### Task brief
Copy the records word for word from their first line through the line containing "Sommier 2 Plazas", with both of those lines included.
===== Dataset entries =====
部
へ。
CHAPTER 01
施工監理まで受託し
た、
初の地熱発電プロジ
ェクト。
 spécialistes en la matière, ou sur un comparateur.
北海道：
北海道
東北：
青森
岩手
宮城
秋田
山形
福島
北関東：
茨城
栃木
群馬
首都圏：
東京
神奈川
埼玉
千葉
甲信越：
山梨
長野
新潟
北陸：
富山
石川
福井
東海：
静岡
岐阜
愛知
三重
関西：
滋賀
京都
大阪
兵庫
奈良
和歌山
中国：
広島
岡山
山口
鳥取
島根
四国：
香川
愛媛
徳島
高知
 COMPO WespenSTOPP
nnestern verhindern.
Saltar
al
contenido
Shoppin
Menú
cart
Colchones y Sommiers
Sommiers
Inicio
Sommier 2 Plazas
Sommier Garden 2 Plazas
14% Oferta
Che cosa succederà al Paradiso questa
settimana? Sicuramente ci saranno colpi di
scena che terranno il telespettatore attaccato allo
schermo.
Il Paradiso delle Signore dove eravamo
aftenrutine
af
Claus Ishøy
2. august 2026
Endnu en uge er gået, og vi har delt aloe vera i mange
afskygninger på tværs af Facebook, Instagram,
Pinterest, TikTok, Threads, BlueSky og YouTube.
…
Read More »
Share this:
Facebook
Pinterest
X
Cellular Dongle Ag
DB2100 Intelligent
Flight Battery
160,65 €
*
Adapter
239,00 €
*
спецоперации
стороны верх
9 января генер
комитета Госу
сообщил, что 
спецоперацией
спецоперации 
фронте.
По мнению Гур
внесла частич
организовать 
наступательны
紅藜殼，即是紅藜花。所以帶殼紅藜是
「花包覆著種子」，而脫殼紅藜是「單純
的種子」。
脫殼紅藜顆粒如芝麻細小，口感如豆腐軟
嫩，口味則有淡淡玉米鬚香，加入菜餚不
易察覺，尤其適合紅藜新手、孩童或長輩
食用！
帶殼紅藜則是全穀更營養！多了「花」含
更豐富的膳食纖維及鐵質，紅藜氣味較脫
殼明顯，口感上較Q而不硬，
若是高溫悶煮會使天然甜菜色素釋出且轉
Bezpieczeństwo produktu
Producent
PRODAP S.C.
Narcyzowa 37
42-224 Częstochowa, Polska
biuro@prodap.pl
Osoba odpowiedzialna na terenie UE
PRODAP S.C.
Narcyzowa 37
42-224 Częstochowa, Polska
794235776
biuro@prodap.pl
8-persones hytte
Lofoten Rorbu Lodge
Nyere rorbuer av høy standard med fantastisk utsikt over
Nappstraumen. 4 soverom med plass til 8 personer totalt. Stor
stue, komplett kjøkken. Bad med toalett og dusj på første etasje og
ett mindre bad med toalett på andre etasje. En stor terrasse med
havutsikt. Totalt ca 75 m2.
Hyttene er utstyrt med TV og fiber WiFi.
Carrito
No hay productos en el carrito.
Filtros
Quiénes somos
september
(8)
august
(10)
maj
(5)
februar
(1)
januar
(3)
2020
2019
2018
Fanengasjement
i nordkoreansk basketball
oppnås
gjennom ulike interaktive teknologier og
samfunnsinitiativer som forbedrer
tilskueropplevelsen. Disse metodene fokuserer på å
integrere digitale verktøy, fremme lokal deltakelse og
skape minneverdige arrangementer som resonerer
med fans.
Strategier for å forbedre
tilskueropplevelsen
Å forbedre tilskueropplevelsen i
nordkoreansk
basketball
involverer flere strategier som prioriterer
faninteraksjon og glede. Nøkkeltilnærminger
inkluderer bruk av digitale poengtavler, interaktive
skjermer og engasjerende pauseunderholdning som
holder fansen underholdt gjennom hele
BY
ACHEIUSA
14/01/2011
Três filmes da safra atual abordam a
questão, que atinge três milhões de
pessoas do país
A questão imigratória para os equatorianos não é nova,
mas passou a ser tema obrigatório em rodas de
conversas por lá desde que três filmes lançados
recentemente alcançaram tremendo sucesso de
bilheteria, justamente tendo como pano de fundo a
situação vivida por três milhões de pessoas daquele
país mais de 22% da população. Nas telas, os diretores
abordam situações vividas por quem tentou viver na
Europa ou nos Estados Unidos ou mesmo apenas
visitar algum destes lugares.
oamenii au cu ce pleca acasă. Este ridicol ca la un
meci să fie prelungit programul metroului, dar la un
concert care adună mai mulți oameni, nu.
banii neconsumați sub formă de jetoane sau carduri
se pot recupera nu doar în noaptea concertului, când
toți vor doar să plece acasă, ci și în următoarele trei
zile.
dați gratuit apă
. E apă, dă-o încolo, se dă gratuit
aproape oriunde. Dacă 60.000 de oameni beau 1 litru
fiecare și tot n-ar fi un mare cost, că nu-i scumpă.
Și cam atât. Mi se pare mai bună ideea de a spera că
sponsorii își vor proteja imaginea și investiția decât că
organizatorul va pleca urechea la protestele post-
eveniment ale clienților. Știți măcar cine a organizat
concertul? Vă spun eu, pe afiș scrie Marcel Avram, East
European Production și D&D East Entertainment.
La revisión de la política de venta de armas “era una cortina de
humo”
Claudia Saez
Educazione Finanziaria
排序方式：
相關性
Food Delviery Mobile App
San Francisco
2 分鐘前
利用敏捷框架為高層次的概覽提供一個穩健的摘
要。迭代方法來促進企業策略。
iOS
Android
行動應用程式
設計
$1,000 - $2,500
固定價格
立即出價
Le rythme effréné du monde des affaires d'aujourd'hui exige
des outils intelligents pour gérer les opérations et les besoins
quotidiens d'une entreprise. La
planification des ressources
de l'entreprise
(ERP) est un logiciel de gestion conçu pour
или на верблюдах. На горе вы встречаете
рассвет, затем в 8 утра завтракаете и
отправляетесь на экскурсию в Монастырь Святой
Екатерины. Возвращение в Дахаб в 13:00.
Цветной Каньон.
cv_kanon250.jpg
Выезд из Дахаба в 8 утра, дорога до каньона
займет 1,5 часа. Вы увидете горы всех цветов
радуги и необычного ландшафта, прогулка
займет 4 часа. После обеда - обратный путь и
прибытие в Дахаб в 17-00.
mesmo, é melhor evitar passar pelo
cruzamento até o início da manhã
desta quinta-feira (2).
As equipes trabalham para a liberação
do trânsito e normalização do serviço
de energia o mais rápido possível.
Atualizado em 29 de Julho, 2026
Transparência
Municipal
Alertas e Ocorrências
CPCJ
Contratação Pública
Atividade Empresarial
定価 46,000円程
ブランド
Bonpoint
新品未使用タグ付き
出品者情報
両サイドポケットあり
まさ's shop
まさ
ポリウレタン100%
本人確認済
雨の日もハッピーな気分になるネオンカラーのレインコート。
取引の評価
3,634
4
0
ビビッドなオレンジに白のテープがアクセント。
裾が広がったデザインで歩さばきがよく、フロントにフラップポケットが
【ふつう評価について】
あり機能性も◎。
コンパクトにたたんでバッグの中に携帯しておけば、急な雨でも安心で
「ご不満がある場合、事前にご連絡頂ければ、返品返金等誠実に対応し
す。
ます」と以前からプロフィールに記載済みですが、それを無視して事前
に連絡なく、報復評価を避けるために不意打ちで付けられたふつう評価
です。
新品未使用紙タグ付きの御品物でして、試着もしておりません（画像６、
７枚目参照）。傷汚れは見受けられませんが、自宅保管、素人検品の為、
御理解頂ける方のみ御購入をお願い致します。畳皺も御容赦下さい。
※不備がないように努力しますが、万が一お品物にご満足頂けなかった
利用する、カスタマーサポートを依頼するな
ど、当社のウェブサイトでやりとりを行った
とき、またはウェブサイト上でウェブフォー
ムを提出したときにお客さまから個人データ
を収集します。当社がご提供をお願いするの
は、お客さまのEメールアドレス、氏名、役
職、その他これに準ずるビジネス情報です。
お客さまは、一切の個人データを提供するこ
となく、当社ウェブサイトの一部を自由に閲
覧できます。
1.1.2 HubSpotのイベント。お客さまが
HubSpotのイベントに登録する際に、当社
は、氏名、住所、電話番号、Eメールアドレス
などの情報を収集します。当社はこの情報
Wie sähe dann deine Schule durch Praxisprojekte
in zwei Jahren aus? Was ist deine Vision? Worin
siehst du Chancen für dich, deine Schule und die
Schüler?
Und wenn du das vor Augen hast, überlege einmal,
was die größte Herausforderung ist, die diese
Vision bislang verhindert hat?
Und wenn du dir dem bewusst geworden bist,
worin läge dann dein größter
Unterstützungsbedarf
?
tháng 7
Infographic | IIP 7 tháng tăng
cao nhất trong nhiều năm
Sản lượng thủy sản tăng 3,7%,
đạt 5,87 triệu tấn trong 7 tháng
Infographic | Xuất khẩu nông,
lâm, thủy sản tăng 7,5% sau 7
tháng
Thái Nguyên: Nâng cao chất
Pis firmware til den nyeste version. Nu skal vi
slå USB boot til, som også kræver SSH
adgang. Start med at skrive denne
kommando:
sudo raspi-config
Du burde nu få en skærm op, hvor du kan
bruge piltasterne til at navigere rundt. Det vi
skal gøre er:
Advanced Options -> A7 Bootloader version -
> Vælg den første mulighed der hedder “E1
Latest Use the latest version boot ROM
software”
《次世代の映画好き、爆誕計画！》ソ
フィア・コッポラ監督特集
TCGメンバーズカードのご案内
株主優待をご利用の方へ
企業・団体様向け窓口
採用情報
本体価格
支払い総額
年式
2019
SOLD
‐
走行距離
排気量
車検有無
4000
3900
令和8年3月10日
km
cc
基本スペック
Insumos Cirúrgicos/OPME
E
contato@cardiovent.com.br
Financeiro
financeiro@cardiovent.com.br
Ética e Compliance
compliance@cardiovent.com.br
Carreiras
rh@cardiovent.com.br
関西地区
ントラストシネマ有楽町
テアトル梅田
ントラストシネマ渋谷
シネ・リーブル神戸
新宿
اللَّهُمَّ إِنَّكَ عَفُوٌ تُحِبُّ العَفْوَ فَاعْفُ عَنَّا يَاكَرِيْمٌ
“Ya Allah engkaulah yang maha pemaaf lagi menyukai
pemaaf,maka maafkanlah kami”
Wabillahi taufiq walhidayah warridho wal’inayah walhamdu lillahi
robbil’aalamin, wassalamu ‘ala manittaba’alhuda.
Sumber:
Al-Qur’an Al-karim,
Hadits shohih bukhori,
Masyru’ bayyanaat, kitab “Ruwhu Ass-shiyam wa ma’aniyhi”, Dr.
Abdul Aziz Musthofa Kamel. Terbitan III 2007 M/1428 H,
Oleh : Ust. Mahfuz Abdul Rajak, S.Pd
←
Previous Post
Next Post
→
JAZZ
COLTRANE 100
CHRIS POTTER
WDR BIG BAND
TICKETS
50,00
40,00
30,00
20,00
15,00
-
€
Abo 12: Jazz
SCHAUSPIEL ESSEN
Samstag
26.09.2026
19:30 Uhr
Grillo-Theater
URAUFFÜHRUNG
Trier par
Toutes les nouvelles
=====
### Solution
部
へ。
CHAPTER 01
施工監理まで受託し
た、
初の地熱発電プロジ
ェクト。
 spécialistes en la matière, ou sur un comparateur.
北海道：
北海道
東北：
青森
岩手
宮城
秋田
山形
福島
北関東：
茨城
栃木
群馬
首都圏：
東京
神奈川
埼玉
千葉
甲信越：
山梨
長野
新潟
北陸：
富山
石川
福井
東海：
静岡
岐阜
愛知
三重
関西：
滋賀
京都
大阪
兵庫
奈良
和歌山
中国：
広島
岡山
山口
鳥取
島根
四国：
香川
愛媛
徳島
高知
 COMPO WespenSTOPP
nnestern verhindern.
Saltar
al
contenido
Shoppin
Menú
cart
Colchones y Sommiers
Sommiers
Inicio
Sommier 2 Plazas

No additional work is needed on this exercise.